##### Data provided #####
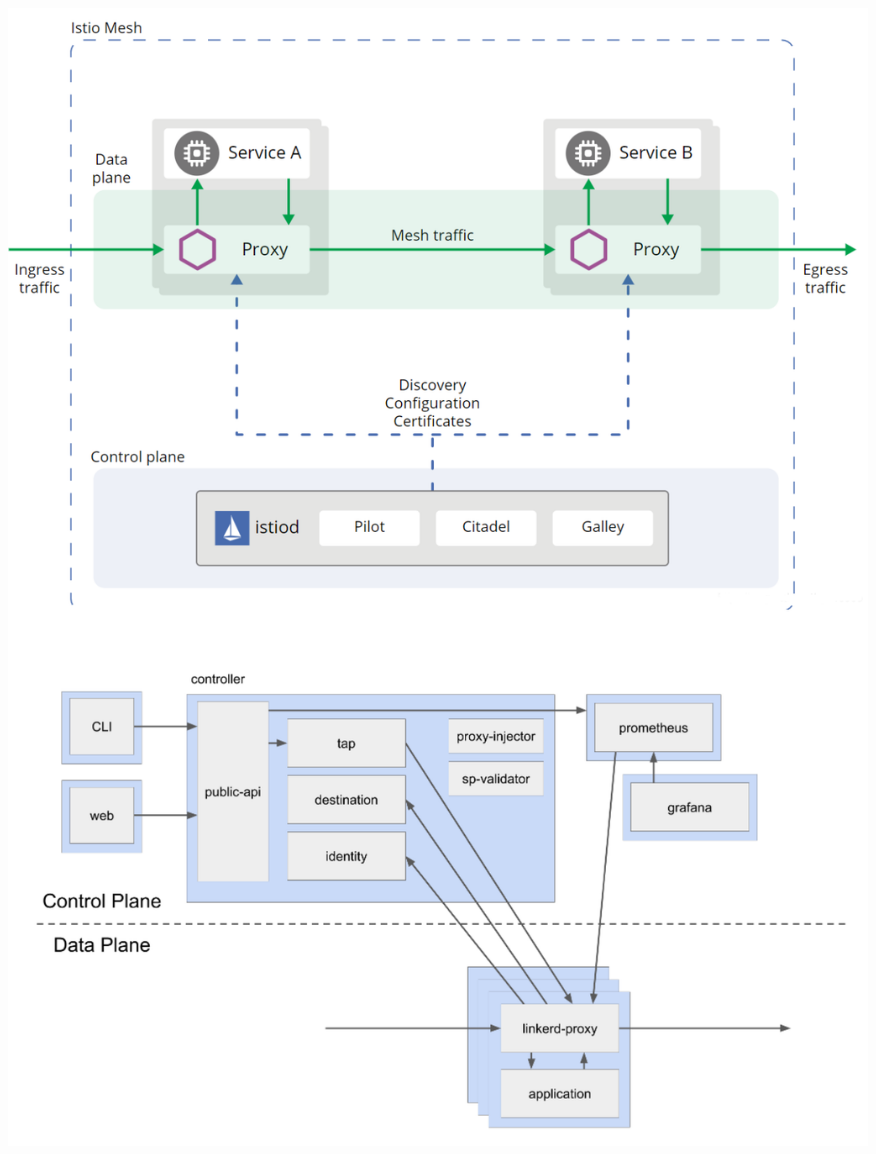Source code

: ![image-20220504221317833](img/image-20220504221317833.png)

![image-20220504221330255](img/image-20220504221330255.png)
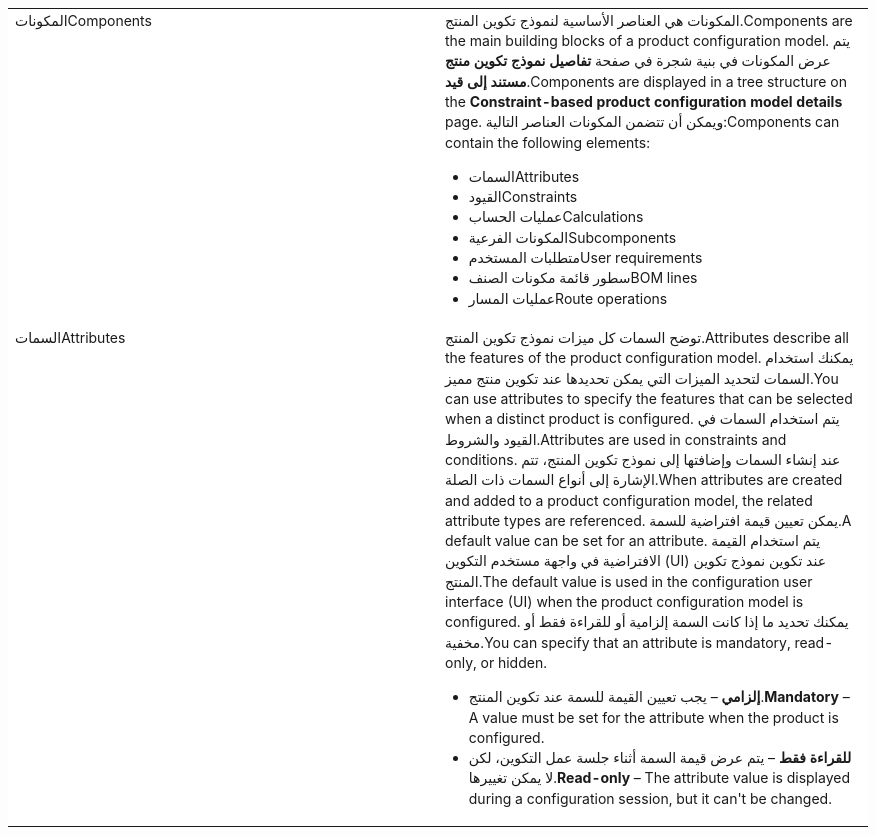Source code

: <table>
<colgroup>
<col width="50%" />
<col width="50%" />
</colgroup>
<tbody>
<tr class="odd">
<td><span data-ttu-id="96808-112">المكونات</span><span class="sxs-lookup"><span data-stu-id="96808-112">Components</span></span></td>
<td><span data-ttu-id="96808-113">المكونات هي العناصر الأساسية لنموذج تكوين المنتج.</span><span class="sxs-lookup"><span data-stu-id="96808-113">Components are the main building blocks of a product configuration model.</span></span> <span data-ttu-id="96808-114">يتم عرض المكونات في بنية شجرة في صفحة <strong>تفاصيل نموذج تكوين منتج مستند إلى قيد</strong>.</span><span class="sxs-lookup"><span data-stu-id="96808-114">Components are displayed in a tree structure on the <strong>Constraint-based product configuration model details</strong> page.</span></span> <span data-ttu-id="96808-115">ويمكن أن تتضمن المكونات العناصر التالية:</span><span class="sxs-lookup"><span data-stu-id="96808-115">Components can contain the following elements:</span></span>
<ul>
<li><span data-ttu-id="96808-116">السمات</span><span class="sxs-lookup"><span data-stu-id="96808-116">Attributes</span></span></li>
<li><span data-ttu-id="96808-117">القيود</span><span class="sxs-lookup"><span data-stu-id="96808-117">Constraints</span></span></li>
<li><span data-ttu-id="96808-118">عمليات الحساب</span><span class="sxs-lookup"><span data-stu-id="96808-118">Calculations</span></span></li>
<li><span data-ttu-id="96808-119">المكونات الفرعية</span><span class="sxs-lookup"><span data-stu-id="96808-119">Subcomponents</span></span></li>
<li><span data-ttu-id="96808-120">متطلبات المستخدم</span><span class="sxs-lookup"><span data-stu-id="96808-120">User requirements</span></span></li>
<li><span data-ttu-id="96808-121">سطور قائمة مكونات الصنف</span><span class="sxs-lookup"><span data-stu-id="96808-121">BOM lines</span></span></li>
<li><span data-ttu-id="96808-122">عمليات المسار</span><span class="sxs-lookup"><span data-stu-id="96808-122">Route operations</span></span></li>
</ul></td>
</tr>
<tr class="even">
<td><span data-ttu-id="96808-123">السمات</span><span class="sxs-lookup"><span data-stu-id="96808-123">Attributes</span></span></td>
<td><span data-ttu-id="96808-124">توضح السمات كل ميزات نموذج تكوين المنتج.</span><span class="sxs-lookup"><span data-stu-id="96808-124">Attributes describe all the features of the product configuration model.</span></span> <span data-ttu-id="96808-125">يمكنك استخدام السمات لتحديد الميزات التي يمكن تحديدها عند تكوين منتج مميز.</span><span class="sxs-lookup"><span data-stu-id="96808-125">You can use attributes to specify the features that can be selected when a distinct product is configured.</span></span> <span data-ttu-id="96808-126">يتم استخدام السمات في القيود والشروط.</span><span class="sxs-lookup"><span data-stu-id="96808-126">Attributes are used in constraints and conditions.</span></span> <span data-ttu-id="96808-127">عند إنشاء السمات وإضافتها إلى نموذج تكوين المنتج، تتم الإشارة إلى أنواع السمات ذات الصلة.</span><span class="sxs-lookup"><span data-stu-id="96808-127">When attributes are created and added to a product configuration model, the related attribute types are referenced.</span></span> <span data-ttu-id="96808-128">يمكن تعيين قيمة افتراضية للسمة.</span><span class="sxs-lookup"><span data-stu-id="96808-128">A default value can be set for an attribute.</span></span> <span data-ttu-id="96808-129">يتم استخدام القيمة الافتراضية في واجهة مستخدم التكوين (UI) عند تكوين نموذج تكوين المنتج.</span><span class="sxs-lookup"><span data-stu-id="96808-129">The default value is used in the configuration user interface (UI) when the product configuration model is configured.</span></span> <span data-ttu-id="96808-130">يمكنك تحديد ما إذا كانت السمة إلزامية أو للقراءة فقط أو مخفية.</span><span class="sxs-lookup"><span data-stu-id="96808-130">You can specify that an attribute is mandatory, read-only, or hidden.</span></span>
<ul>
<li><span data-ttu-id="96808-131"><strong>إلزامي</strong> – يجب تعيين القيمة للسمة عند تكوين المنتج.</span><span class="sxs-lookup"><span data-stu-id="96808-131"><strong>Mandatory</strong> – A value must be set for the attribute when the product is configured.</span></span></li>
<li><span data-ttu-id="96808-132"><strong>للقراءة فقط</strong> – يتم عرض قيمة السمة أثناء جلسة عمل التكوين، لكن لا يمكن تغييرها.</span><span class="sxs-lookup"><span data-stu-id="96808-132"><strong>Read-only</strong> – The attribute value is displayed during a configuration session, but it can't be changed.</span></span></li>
#####
Output each line above exactly as it stands, omitting the pictures.

Task answer =>
Source code

: ![image-20220504221317833](img/image-20220504221317833.png)

![image-20220504221330255](img/image-20220504221330255.png)
Source code

: <table>
<colgroup>
<col width="50%" />
<col width="50%" />
</colgroup>
<tbody>
<tr class="odd">
<td><span data-ttu-id="96808-112">المكونات</span><span class="sxs-lookup"><span data-stu-id="96808-112">Components</span></span></td>
<td><span data-ttu-id="96808-113">المكونات هي العناصر الأساسية لنموذج تكوين المنتج.</span><span class="sxs-lookup"><span data-stu-id="96808-113">Components are the main building blocks of a product configuration model.</span></span> <span data-ttu-id="96808-114">يتم عرض المكونات في بنية شجرة في صفحة <strong>تفاصيل نموذج تكوين منتج مستند إلى قيد</strong>.</span><span class="sxs-lookup"><span data-stu-id="96808-114">Components are displayed in a tree structure on the <strong>Constraint-based product configuration model details</strong> page.</span></span> <span data-ttu-id="96808-115">ويمكن أن تتضمن المكونات العناصر التالية:</span><span class="sxs-lookup"><span data-stu-id="96808-115">Components can contain the following elements:</span></span>
<ul>
<li><span data-ttu-id="96808-116">السمات</span><span class="sxs-lookup"><span data-stu-id="96808-116">Attributes</span></span></li>
<li><span data-ttu-id="96808-117">القيود</span><span class="sxs-lookup"><span data-stu-id="96808-117">Constraints</span></span></li>
<li><span data-ttu-id="96808-118">عمليات الحساب</span><span class="sxs-lookup"><span data-stu-id="96808-118">Calculations</span></span></li>
<li><span data-ttu-id="96808-119">المكونات الفرعية</span><span class="sxs-lookup"><span data-stu-id="96808-119">Subcomponents</span></span></li>
<li><span data-ttu-id="96808-120">متطلبات المستخدم</span><span class="sxs-lookup"><span data-stu-id="96808-120">User requirements</span></span></li>
<li><span data-ttu-id="96808-121">سطور قائمة مكونات الصنف</span><span class="sxs-lookup"><span data-stu-id="96808-121">BOM lines</span></span></li>
<li><span data-ttu-id="96808-122">عمليات المسار</span><span class="sxs-lookup"><span data-stu-id="96808-122">Route operations</span></span></li>
</ul></td>
</tr>
<tr class="even">
<td><span data-ttu-id="96808-123">السمات</span><span class="sxs-lookup"><span data-stu-id="96808-123">Attributes</span></span></td>
<td><span data-ttu-id="96808-124">توضح السمات كل ميزات نموذج تكوين المنتج.</span><span class="sxs-lookup"><span data-stu-id="96808-124">Attributes describe all the features of the product configuration model.</span></span> <span data-ttu-id="96808-125">يمكنك استخدام السمات لتحديد الميزات التي يمكن تحديدها عند تكوين منتج مميز.</span><span class="sxs-lookup"><span data-stu-id="96808-125">You can use attributes to specify the features that can be selected when a distinct product is configured.</span></span> <span data-ttu-id="96808-126">يتم استخدام السمات في القيود والشروط.</span><span class="sxs-lookup"><span data-stu-id="96808-126">Attributes are used in constraints and conditions.</span></span> <span data-ttu-id="96808-127">عند إنشاء السمات وإضافتها إلى نموذج تكوين المنتج، تتم الإشارة إلى أنواع السمات ذات الصلة.</span><span class="sxs-lookup"><span data-stu-id="96808-127">When attributes are created and added to a product configuration model, the related attribute types are referenced.</span></span> <span data-ttu-id="96808-128">يمكن تعيين قيمة افتراضية للسمة.</span><span class="sxs-lookup"><span data-stu-id="96808-128">A default value can be set for an attribute.</span></span> <span data-ttu-id="96808-129">يتم استخدام القيمة الافتراضية في واجهة مستخدم التكوين (UI) عند تكوين نموذج تكوين المنتج.</span><span class="sxs-lookup"><span data-stu-id="96808-129">The default value is used in the configuration user interface (UI) when the product configuration model is configured.</span></span> <span data-ttu-id="96808-130">يمكنك تحديد ما إذا كانت السمة إلزامية أو للقراءة فقط أو مخفية.</span><span class="sxs-lookup"><span data-stu-id="96808-130">You can specify that an attribute is mandatory, read-only, or hidden.</span></span>
<ul>
<li><span data-ttu-id="96808-131"><strong>إلزامي</strong> – يجب تعيين القيمة للسمة عند تكوين المنتج.</span><span class="sxs-lookup"><span data-stu-id="96808-131"><strong>Mandatory</strong> – A value must be set for the attribute when the product is configured.</span></span></li>
<li><span data-ttu-id="96808-132"><strong>للقراءة فقط</strong> – يتم عرض قيمة السمة أثناء جلسة عمل التكوين، لكن لا يمكن تغييرها.</span><span class="sxs-lookup"><span data-stu-id="96808-132"><strong>Read-only</strong> – The attribute value is displayed during a configuration session, but it can't be changed.</span></span></li>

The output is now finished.